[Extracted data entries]
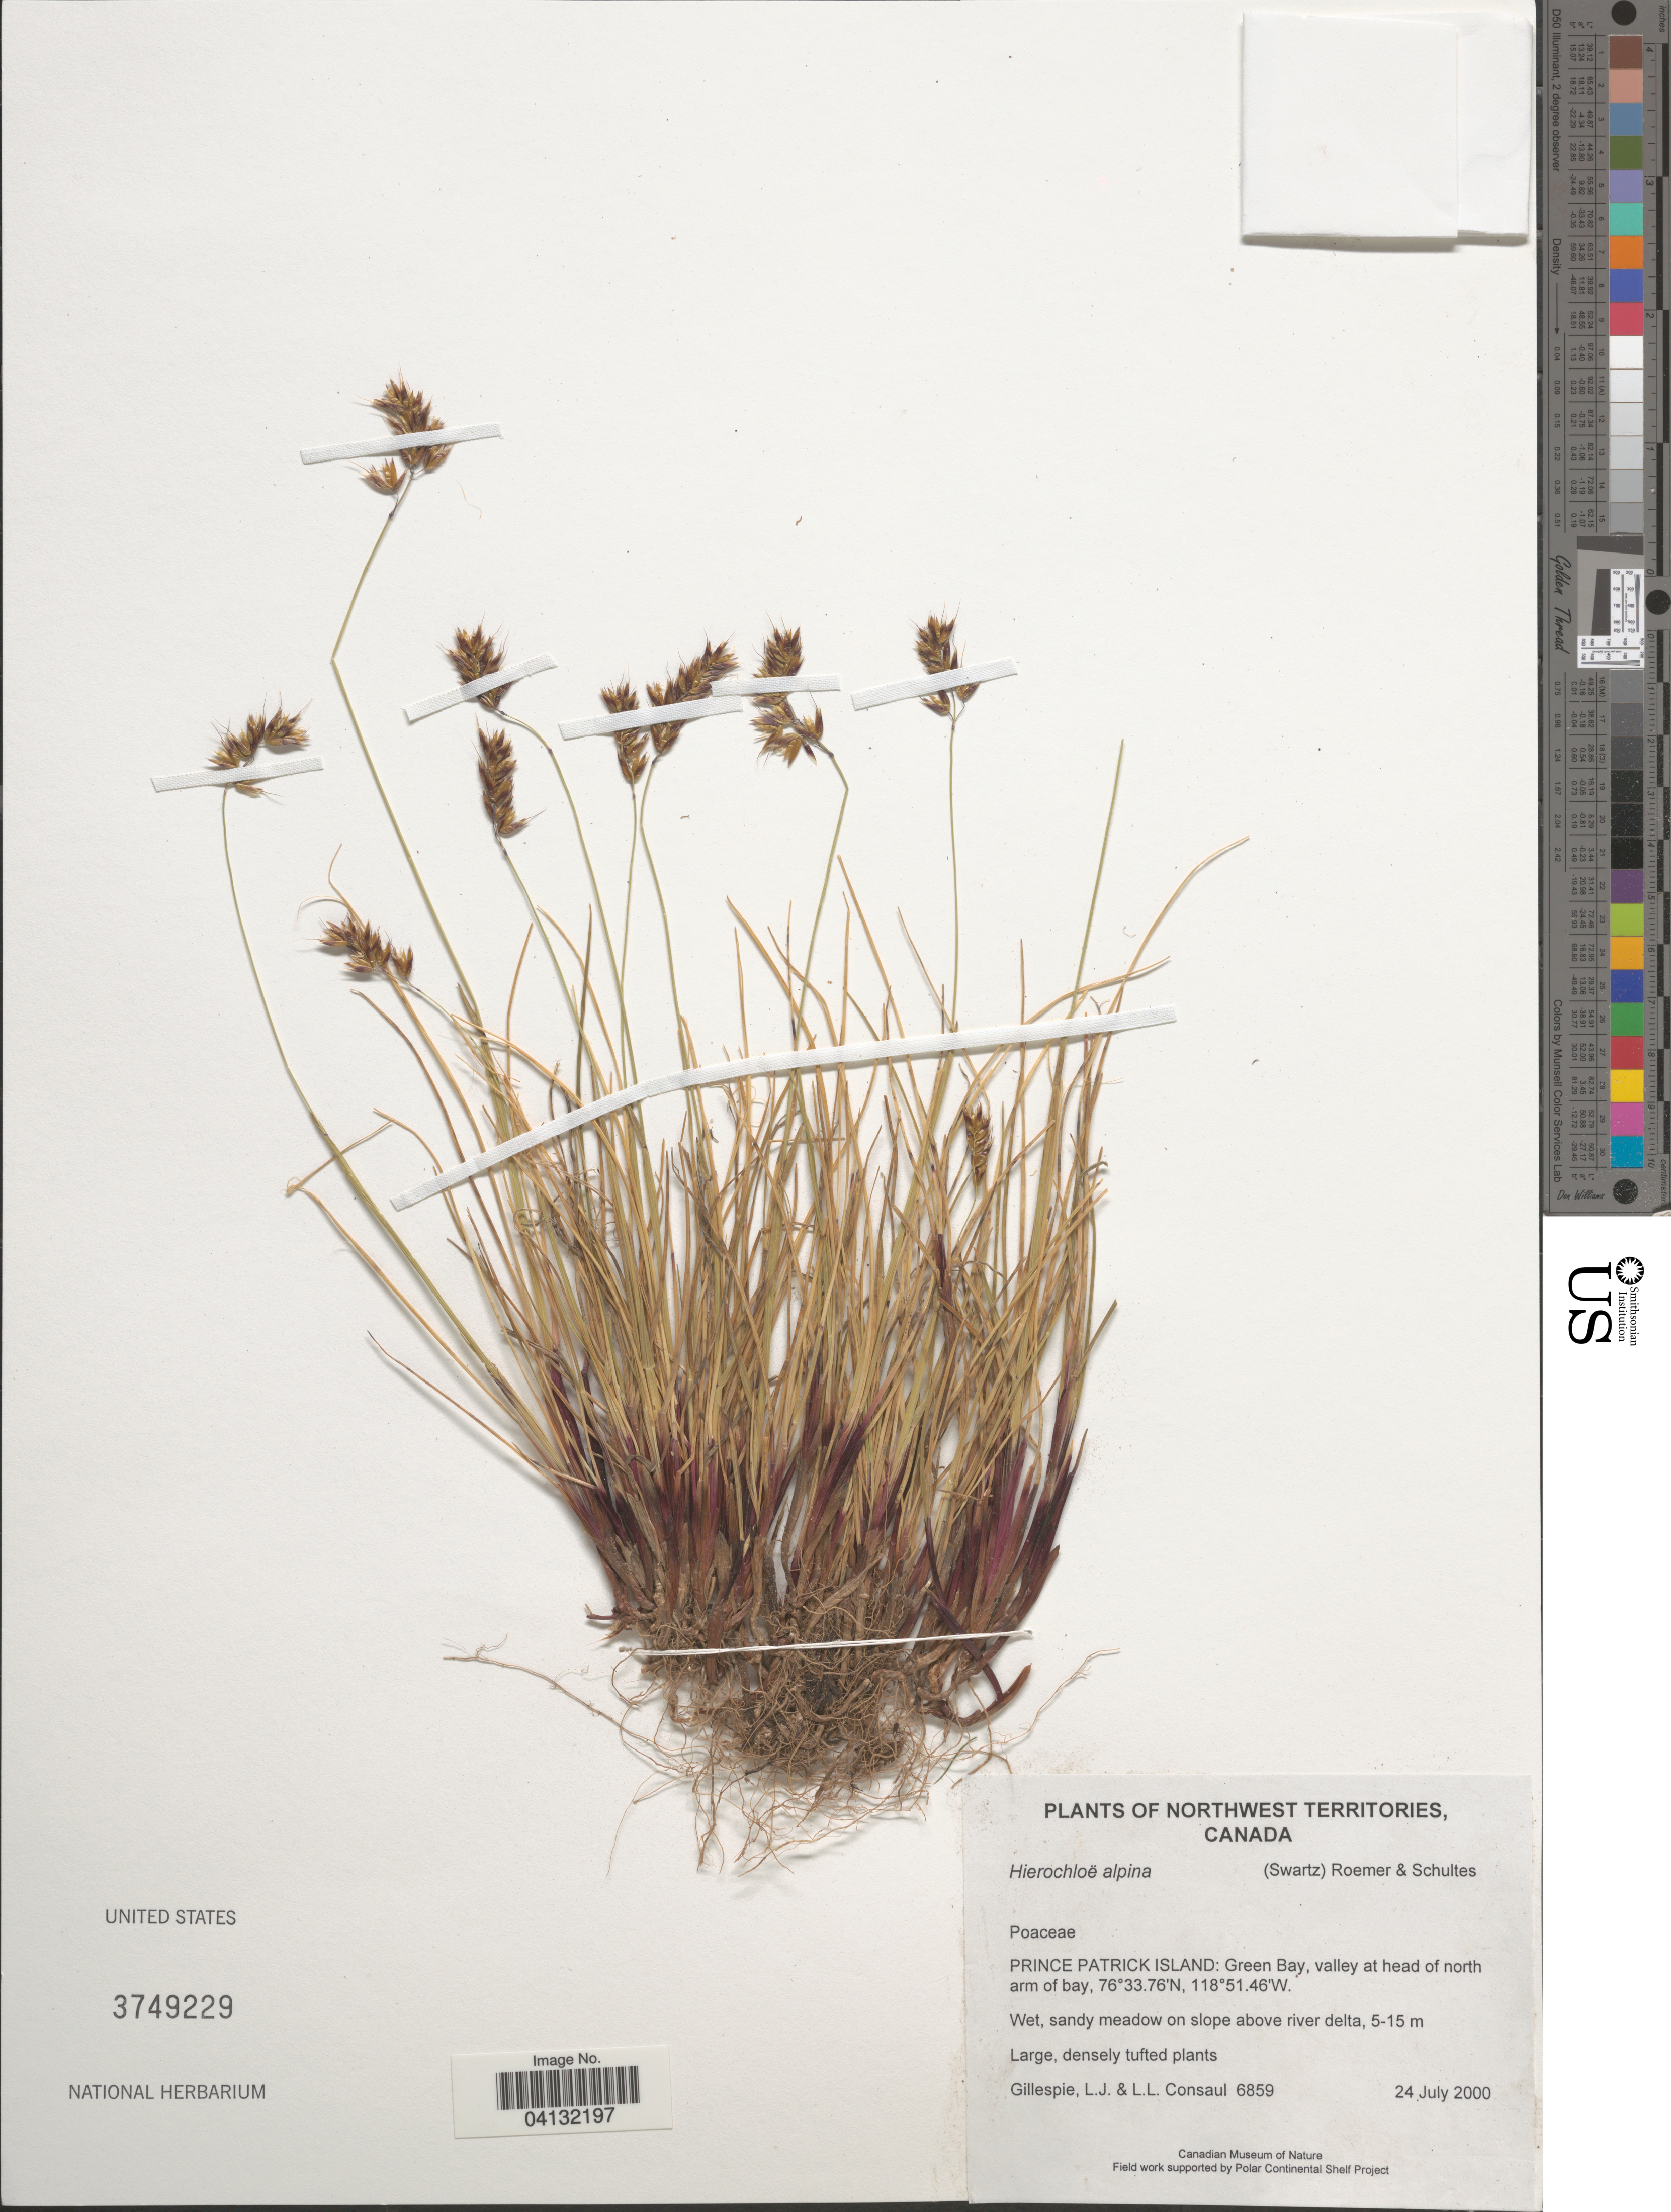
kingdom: Plantae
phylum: Tracheophyta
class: Liliopsida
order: Poales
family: Poaceae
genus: Hierochloe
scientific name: Hierochloe alpina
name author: (Sw.) Roem. & Schult.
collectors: L. Gillespie & L. Consaul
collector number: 6859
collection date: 2000-07-24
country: Canada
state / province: Northwest Territories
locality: Prince Patrick Island: Green Bay, valley at head of north arm of bay.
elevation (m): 5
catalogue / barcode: US 3749229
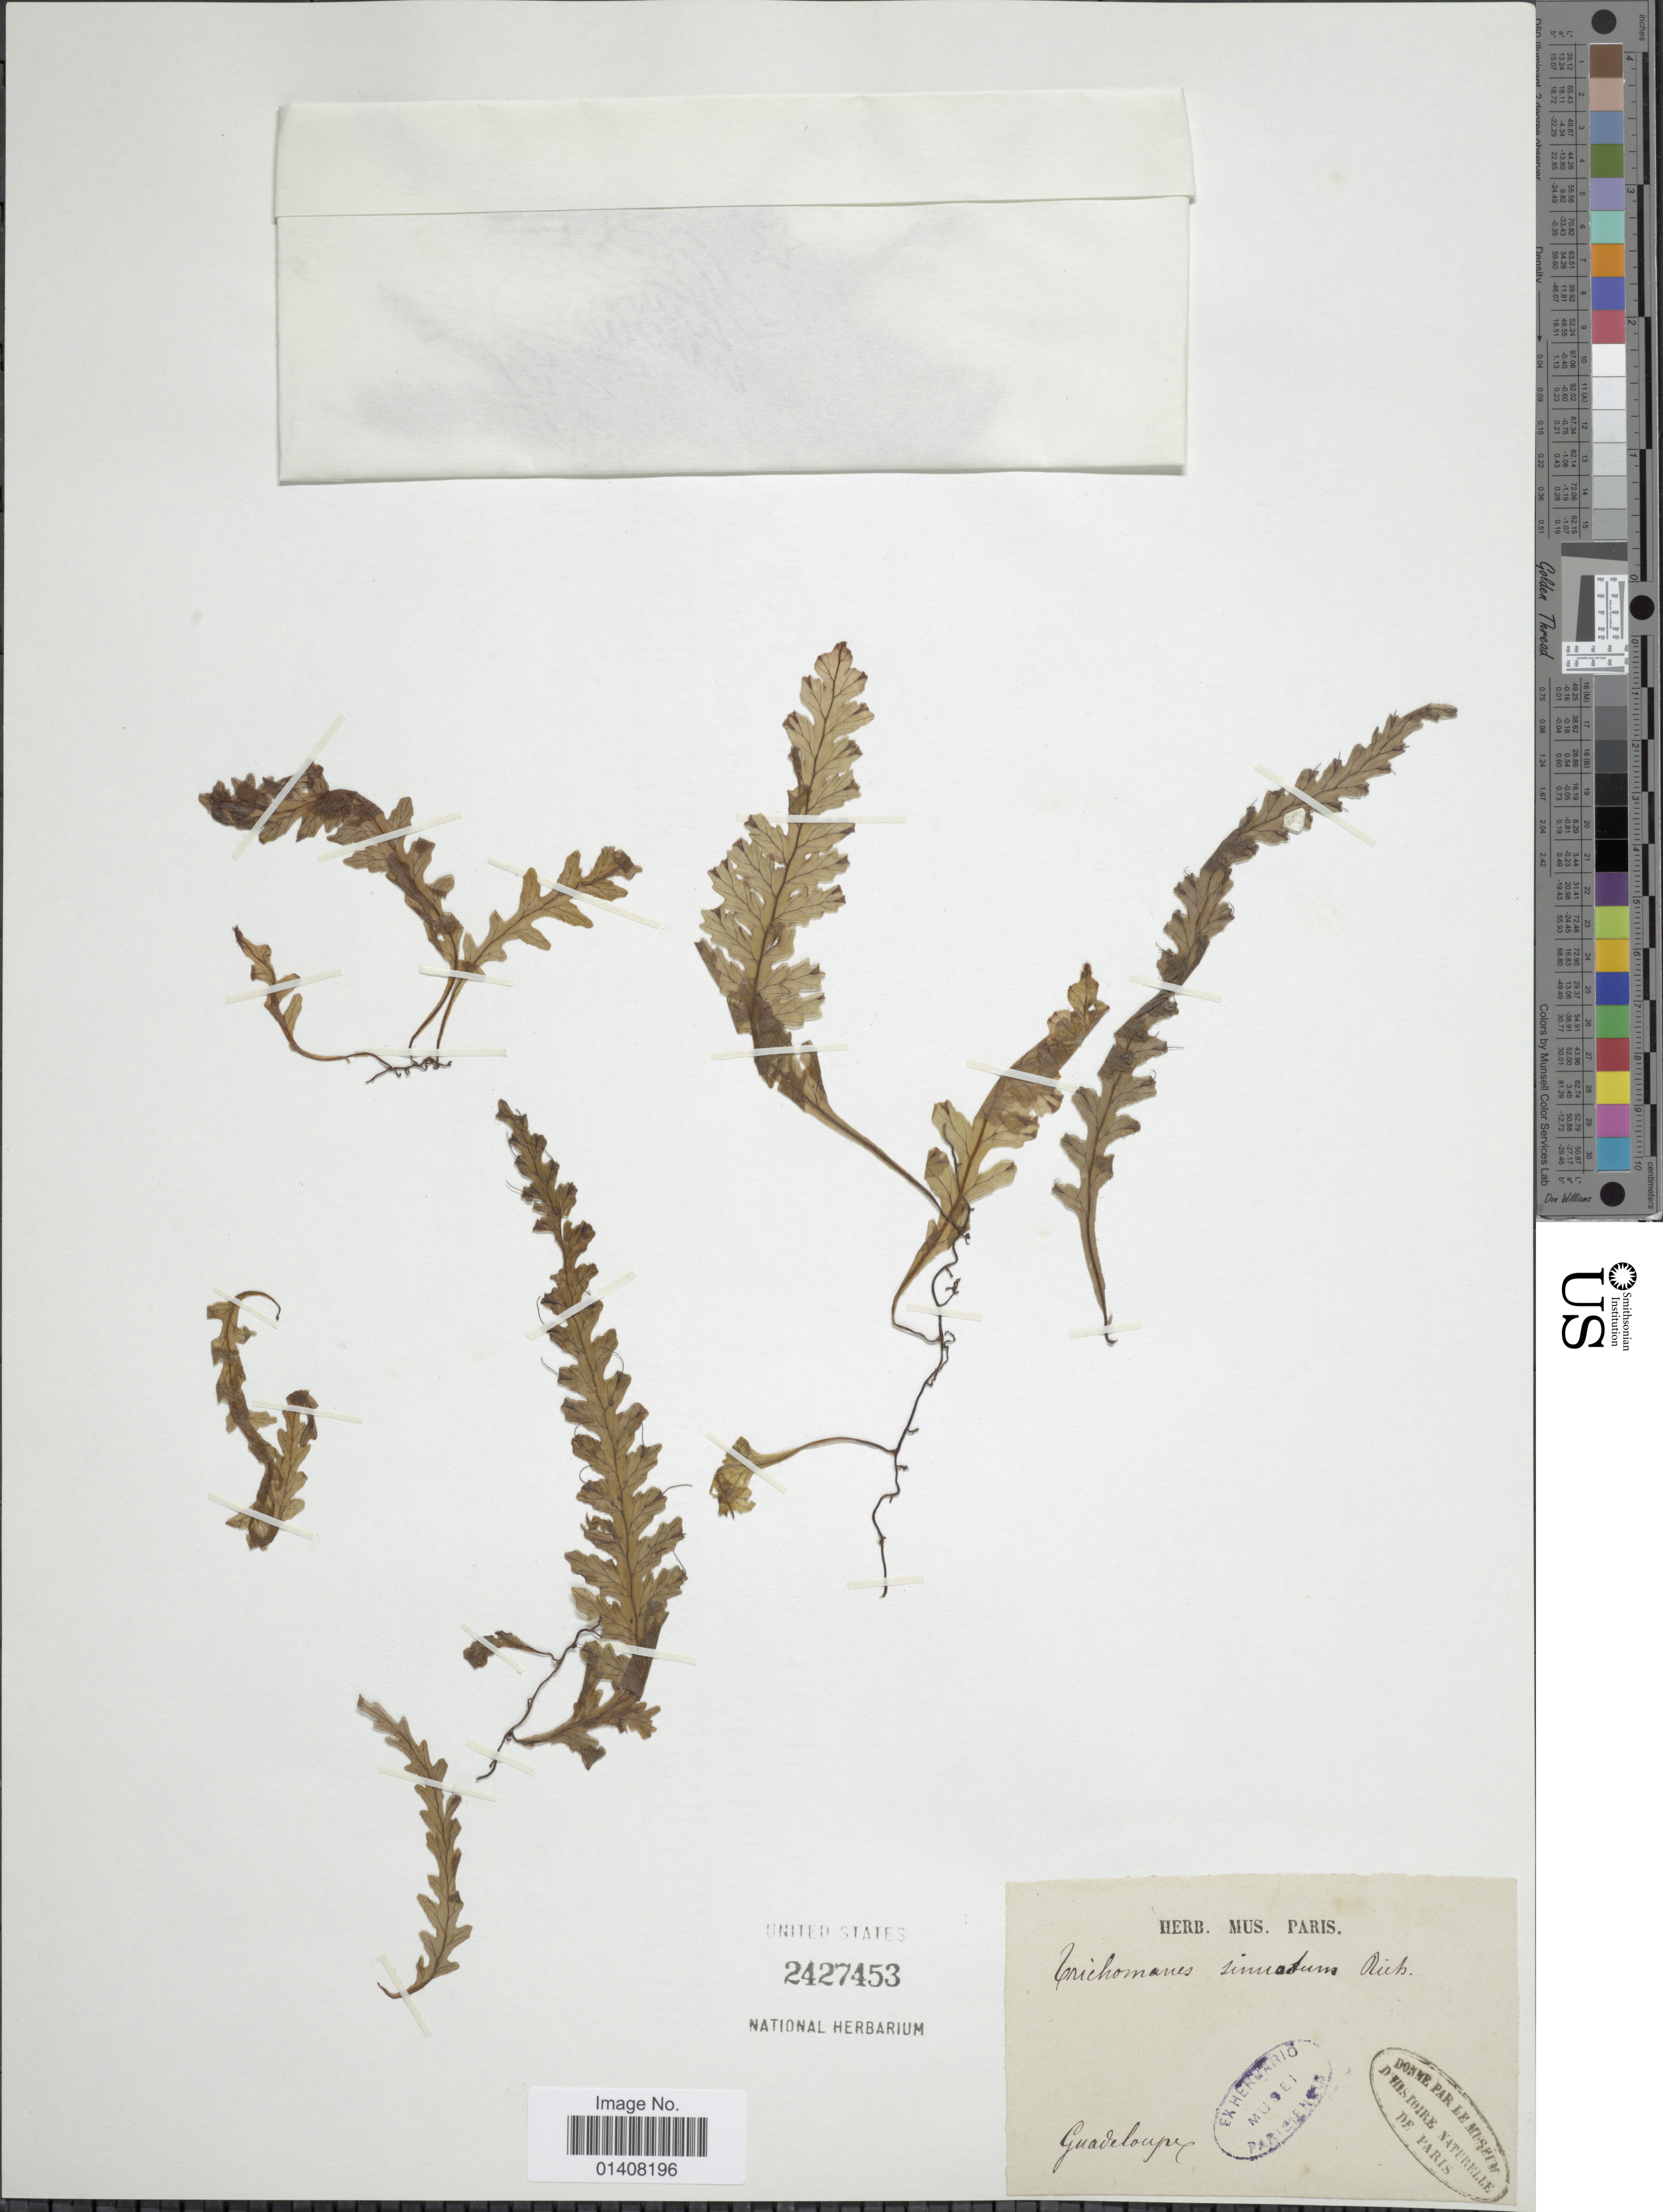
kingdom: Plantae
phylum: Tracheophyta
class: Polypodiopsida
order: Hymenophyllales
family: Hymenophyllaceae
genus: Trichomanes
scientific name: Trichomanes polypodioides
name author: L.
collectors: ex herb. Mus. Paris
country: Guadeloupe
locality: Guadeloupe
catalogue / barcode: US 2427453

## Set exercise
Rewrite the rows above, switching each "locality" to "site" and keeping everything else the same. Leave the pictures out.

## Correct output
kingdom: Plantae
phylum: Tracheophyta
class: Liliopsida
order: Poales
family: Poaceae
genus: Hierochloe
scientific name: Hierochloe alpina
name author: (Sw.) Roem. & Schult.
collectors: L. Gillespie & L. Consaul
collector number: 6859
collection date: 2000-07-24
country: Canada
state / province: Northwest Territories
site: Prince Patrick Island: Green Bay, valley at head of north arm of bay.
elevation (m): 5
catalogue / barcode: US 3749229
kingdom: Plantae
phylum: Tracheophyta
class: Polypodiopsida
order: Hymenophyllales
family: Hymenophyllaceae
genus: Trichomanes
scientific name: Trichomanes polypodioides
name author: L.
collectors: ex herb. Mus. Paris
country: Guadeloupe
site: Guadeloupe
catalogue / barcode: US 2427453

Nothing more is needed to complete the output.